For Immediate Release

Organization Profile: 
Contact: 

Mandy Simon, media@aiusa.org

Trump Administration Should Not Gut Drone Protections

NEW YORK - Following reports that the Trump administration is seeking to change U.S. government policy on the use of lethal force outside of armed conflicts, Zeke Johnson, senior director of programs for Amnesty International USA, issued the following statement: 

“The policies that guide the United States’ use of lethal force and armed drones, whether under President Obama or President Trump, have always been legally and morally murky. Any move to gut their already weak human rights protections would be unacceptable. The Trump administration needs to ensure that its guidance for operations outside armed conflict comply with human rights law. The administration cannot write itself a blank check to kill with impunity.”

Amnesty International has long-called on the U.S. government to be more transparent about its policy standards and commit to following international law and standards that specify when and how lethal force can be used. The administration must reject the notion of a global war on terror and disclose its definitions of civilian and combatant as well as the basis for deciding who can be targeted.

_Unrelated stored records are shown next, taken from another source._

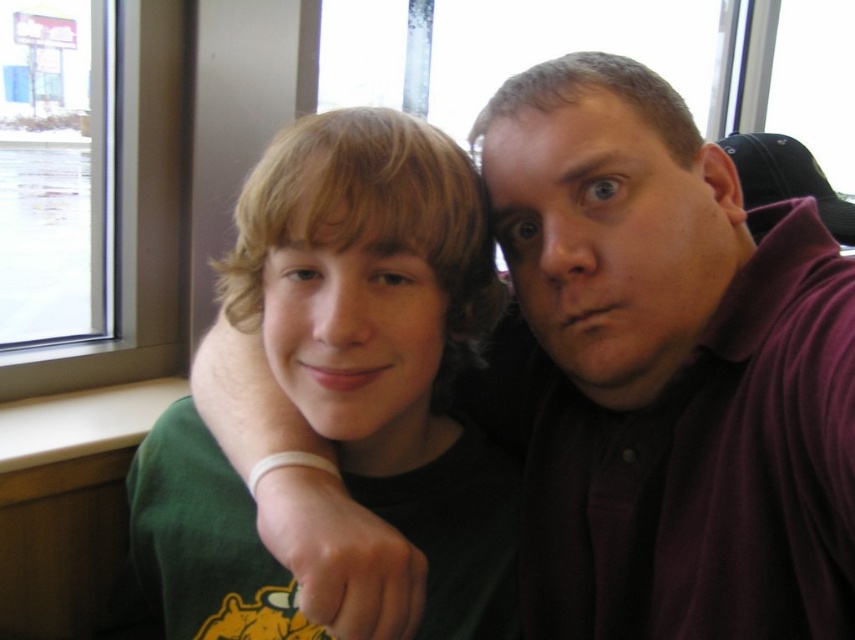
Question: Among these points, which one is nearest to the camera?

Choices:
 (A) (394, 500)
 (B) (93, 19)

Answer: (A)

Question: Does green matte shirt at center have a lesser width compared to transparent glass window at upper left?

Choices:
 (A) yes
 (B) no

Answer: (B)

Question: Does green matte shirt at center have a smaller size compared to transparent glass window at upper left?

Choices:
 (A) yes
 (B) no

Answer: (B)

Question: Considering the relative positions of green matte shirt at center and transparent glass window at upper left in the image provided, where is green matte shirt at center located with respect to transparent glass window at upper left?

Choices:
 (A) above
 (B) below

Answer: (B)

Outside areas of armed conflict, human rights law and policing standards should govern drone operations. In such cases, lethal force may only be used to protect against an imminent threat of death or serious injury.

Amnesty is also calling on the administration to publicly acknowledge when it has used lethal force and conduct independent, impartial and transparent investigations into strikes that are potentially unlawful.

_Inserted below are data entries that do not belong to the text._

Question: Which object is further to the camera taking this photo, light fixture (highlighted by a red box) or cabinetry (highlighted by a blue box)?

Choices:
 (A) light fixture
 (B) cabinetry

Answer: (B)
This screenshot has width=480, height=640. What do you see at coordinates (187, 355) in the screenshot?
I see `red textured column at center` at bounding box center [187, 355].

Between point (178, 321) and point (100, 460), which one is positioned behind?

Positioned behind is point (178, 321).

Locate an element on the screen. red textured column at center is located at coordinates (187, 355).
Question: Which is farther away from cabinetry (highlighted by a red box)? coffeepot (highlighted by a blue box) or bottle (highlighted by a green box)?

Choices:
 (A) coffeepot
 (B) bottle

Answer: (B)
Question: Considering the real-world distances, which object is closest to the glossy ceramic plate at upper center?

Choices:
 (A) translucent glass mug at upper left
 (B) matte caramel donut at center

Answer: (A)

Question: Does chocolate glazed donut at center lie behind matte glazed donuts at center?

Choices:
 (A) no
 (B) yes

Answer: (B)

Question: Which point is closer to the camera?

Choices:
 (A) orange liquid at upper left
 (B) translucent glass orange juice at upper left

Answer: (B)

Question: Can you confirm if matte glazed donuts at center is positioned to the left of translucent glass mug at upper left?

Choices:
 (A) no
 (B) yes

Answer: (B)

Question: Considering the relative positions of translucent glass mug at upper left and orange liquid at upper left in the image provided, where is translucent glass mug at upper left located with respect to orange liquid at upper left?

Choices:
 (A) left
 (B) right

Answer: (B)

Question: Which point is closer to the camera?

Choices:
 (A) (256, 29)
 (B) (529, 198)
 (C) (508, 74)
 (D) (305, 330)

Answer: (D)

In 2013, Amnesty International USA released a groundbreaking report indicating that the U.S. had carried out unlawful drone killings in Pakistan, some of which could amount to war crimes or extrajudicial executions. The report, “’Will I be next?’ US drone strikes in Pakistan,” provided new evidence that through drone strikes, the United States killed people who posed no apparent threat to life, including a 68-year-old woman, Mamana Bibi, and a 14-year-old boy, Saleh Khan.